J'ai compris l'origine de
cette gêne en faisant le rapprochement avec un propos de mon père.
Dans la porte de notre salle de bains il y avait plusieurs petits
trous. Un jour, en se marrant, mon père explique qu'à treize ans,
mon frère aîné les a foré pour espionner ma mère quand elle
prenait son bain. Il trouve ça drôle, mon père ! C'est exactement
ce qu'on appelle un climat incestuel. Pas d'acte sexuel, mais des
comportements douteux. En particulier celui de rire de cette histoire
de porte forée et ne rien trouver, mon père comme ma mère, de
dérangeant à cette histoire.
J'en ai déduit qu'en
fait les évolutions déshabillées de ma mère procédaient d'une
forme d'exhibitionnisme. Et cela, je le sentais, étant enfant. C'est
ce qui me dérangeait. Pas la nudité, qui est innocente par
elle-même, mais l'intention exhibitionniste, qui procède de notre
culture. Culture où à la nudité on colle une qualité « sexuelle »
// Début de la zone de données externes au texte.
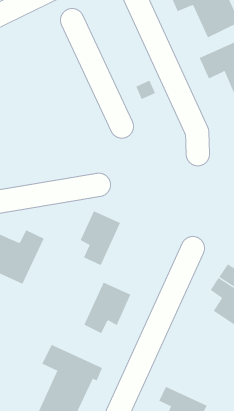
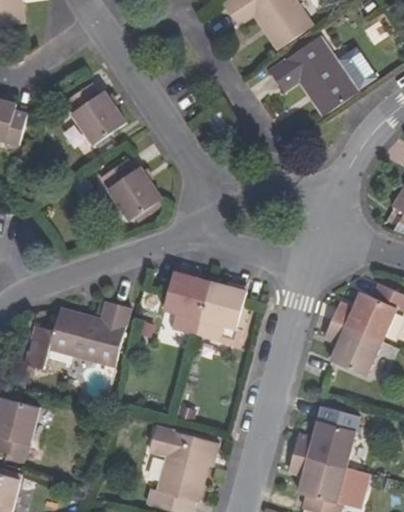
building: none -> [59,88,121,148]
building: none -> [96,163,158,224]
building: [84,282,131,334] -> [199,273,247,332]
building: none -> [294,416,355,463]

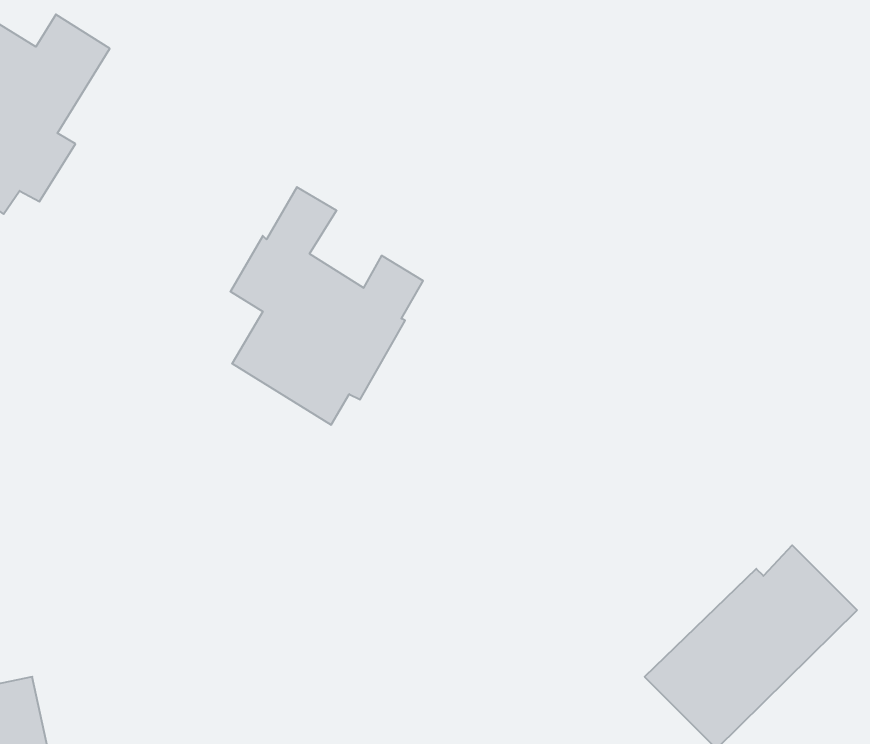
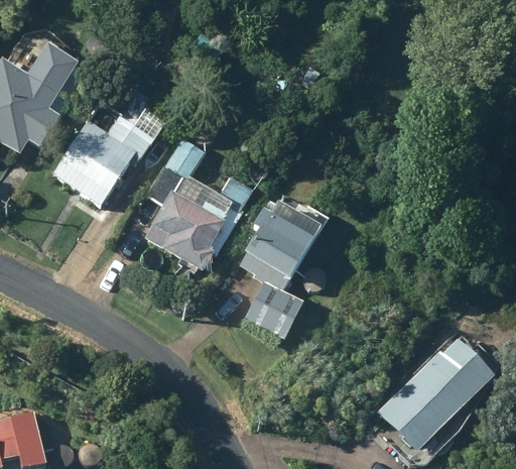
building: none -> [52,117,152,205]
building: none -> [239,200,317,338]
impérative qu'en fait elle n'a pas
J'ai eu l'occasion de
ressentir de manière forte l'innocence de la nudité authentique à
diverses reprises.
Un soir j'étais au bord
de la plage de Palavas-les-Flots. Elle était déserte, excepté une
jeune femme et ses deux petits enfants. Je les observais. Et trouvais
sans comprendre pourquoi, la jeune femme fascinante.
Et j'ai compris la raison
de cette fascination. Cette jeune mère évoluait seins nus sur la
plage, ramassant les affaires de ses deux enfants, et le faisait avec
le plus parfait naturel. Elle était seins nus sans être mal à
l'aise. Comme c'est souvent le cas en France, pour ce que j'ai vu,
avec les femmes seins nus sur la plage. Elles passent le temps à
être ennuyées par l'exposition de leurs mamelles au regard des
hommes. Que de fois n'en ai-je vu debout croisant les bras, pour
dissimuler leur poitrine ! Ou restant le plus longtemps possible
allongées sur le ventre. En fait, ces femmes ne sont pas dans la
nudité innocente, originelle, en quelque sorte, mais dans la nudité
intentionnelle. Vous voyez mes seins, je suis seins nus, regardez...
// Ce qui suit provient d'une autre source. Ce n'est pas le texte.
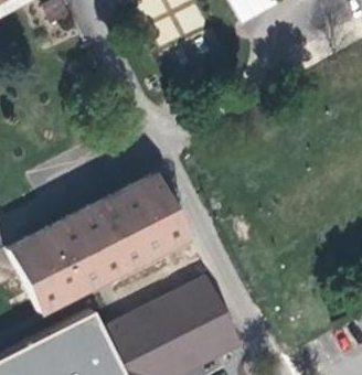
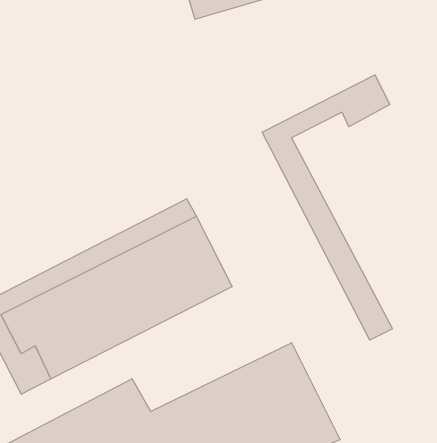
building: none -> [262,75,392,340]

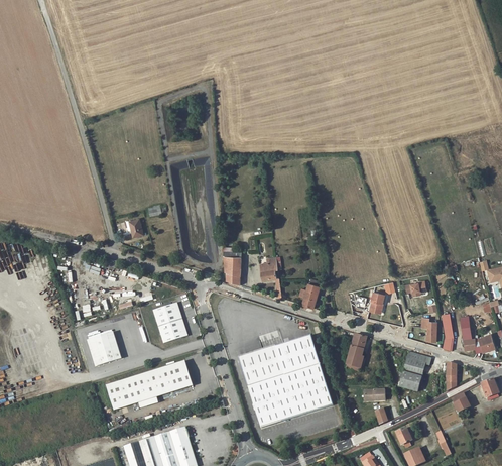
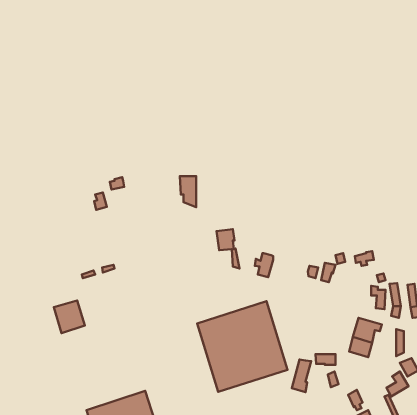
building: [223,252,240,284] -> [180,176,196,207]
building: [153,302,187,343] -> none
building: [347,333,367,367] -> [292,359,311,392]
building: [106,359,194,410] -> none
Ça n'était pas le cas de cette femme. Peut-être parce que c'était
le soir et qu'elle avait pour tout public proche ses deux petits
enfants. J'étais loin.
Cette vision de la nudité
originelle, je l'ai éprouvé une autre fois, il y a des années,
lors d'une représentation au théâtre de la Cité universitaire à
Paris.
Pour je ne sais plus
quelle raison, à un moment donné, face à moi s'est assise une
jeune femme sur le bord de la scène. Elle portait une jupe assez
courte, tenait ses cuisses assez écartées. Et là j'ai constaté
qu'elle ne portait rien en dessous et son sexe était parfaitement
visible. Or, manifestement elle ne s'était pas aperçue de ce
qu'elle laissait voir ainsi. Elle n'en avait pas conscience. Ce
spectacle était d'une douceur incroyable. En ce sens que cette jeune
femme laissait voir son sexe avec l'innocence d'un bébé. Elle
n'avait aucune intention et c'est ce qui faisait le charme de cette
situation, ce spectacle anatomique dans sa forme totalement inédite
pour moi. Et que je ne ressentais absolument pas comme érotique ou
pornographique. L'intention de la personne qui montre ou laisse voir
est essentielle pour la perception de celui ou celle qui regarde.
Si la personne est gênée
ou cherche à vous montrer quelque chose, cela crée un malaise.
Malaise plus ou moins bien vécu. Quand on est enfant, il est très
mal vécu.
Chercher à exhiber son
« corps », son sexe, est un comportement malade,
déséquilibré, qu'on a baptisé exhibitionnisme. Mais chercher
obsessionnellement à cacher son corps, son sexe, est aussi un
comportement malade, déséquilibré : c'est du dissimulationnisme.
Chercher à regarder à tous prix le corps, le sexe d'une autre
personne, c'est du voyeurisme. Chercher à tous prix à éviter de
regarder le corps, le sexe d'une autre personne, c'est de
l'aveuglisme.
Le dissimulationnisme et
l'aveuglisme n'ont jamais à ma connaissance été qualifiés en tant
que tels. Car ces comportements malades s'accordent parfaitement bien
avec la morale malade de notre société malade.